- [Written problem]: Reproduce the material below word for word, leaving out the pictures.

########

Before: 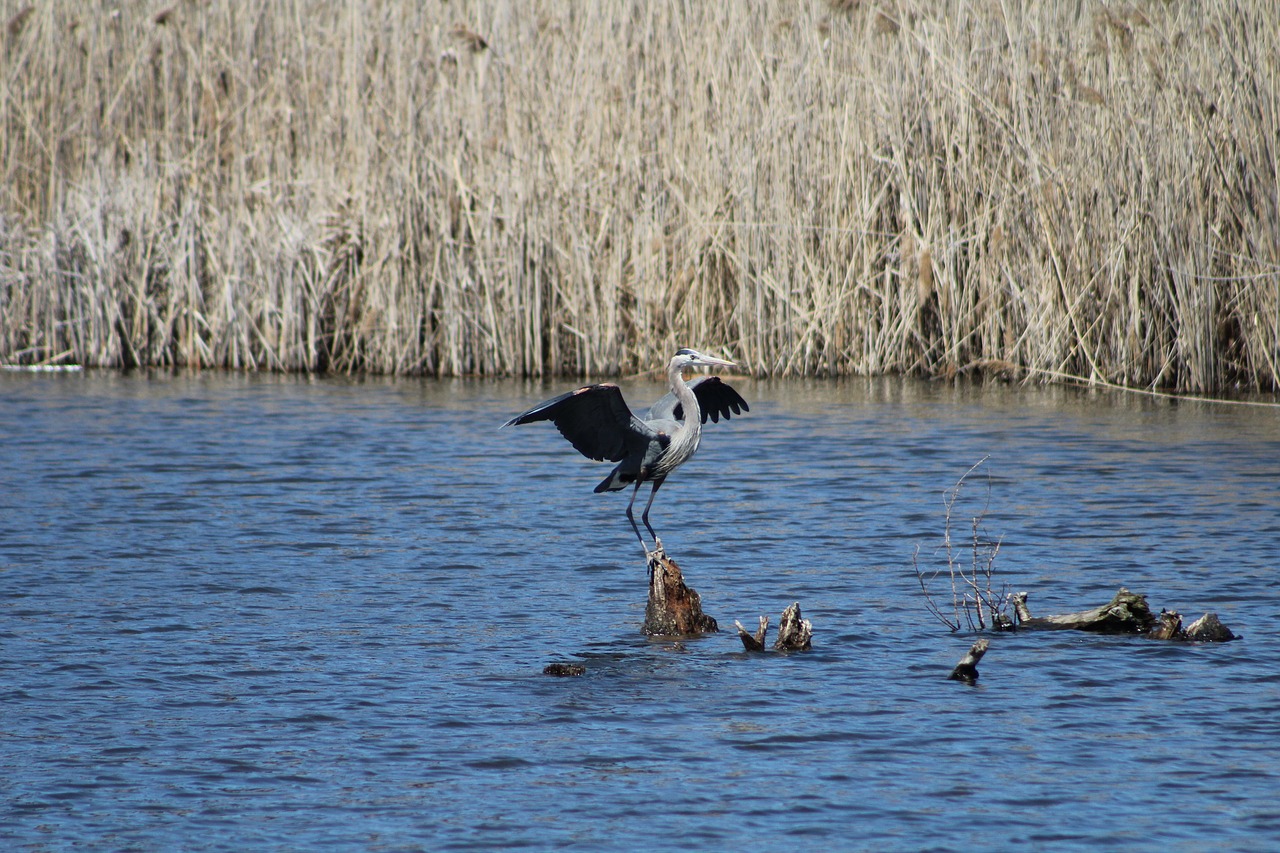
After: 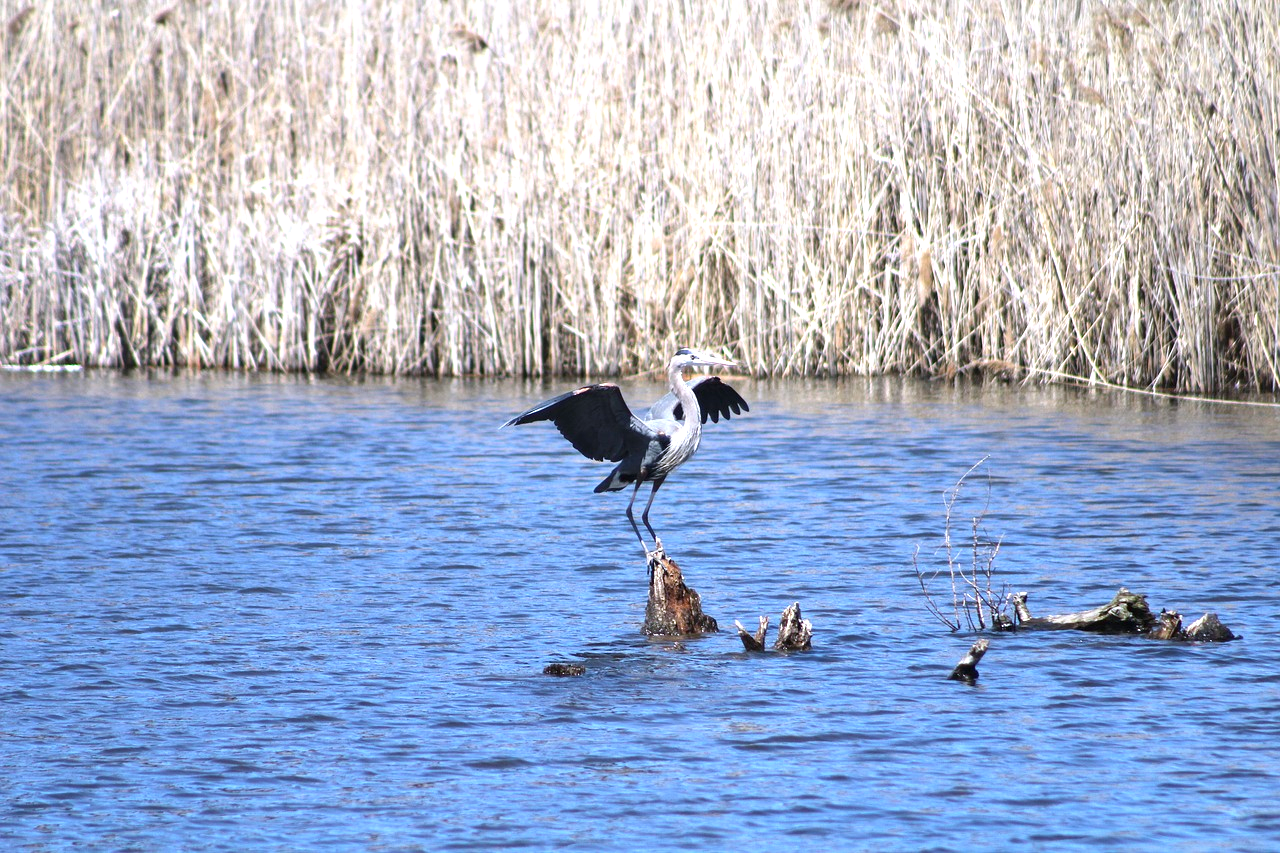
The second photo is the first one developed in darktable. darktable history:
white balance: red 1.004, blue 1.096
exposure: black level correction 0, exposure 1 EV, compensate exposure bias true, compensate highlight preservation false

########

- [Output]:
Before: 
After: 
The second photo is the first one developed in darktable. darktable history:
white balance: red 1.004, blue 1.096
exposure: black level correction 0, exposure 1 EV, compensate exposure bias true, compensate highlight preservation false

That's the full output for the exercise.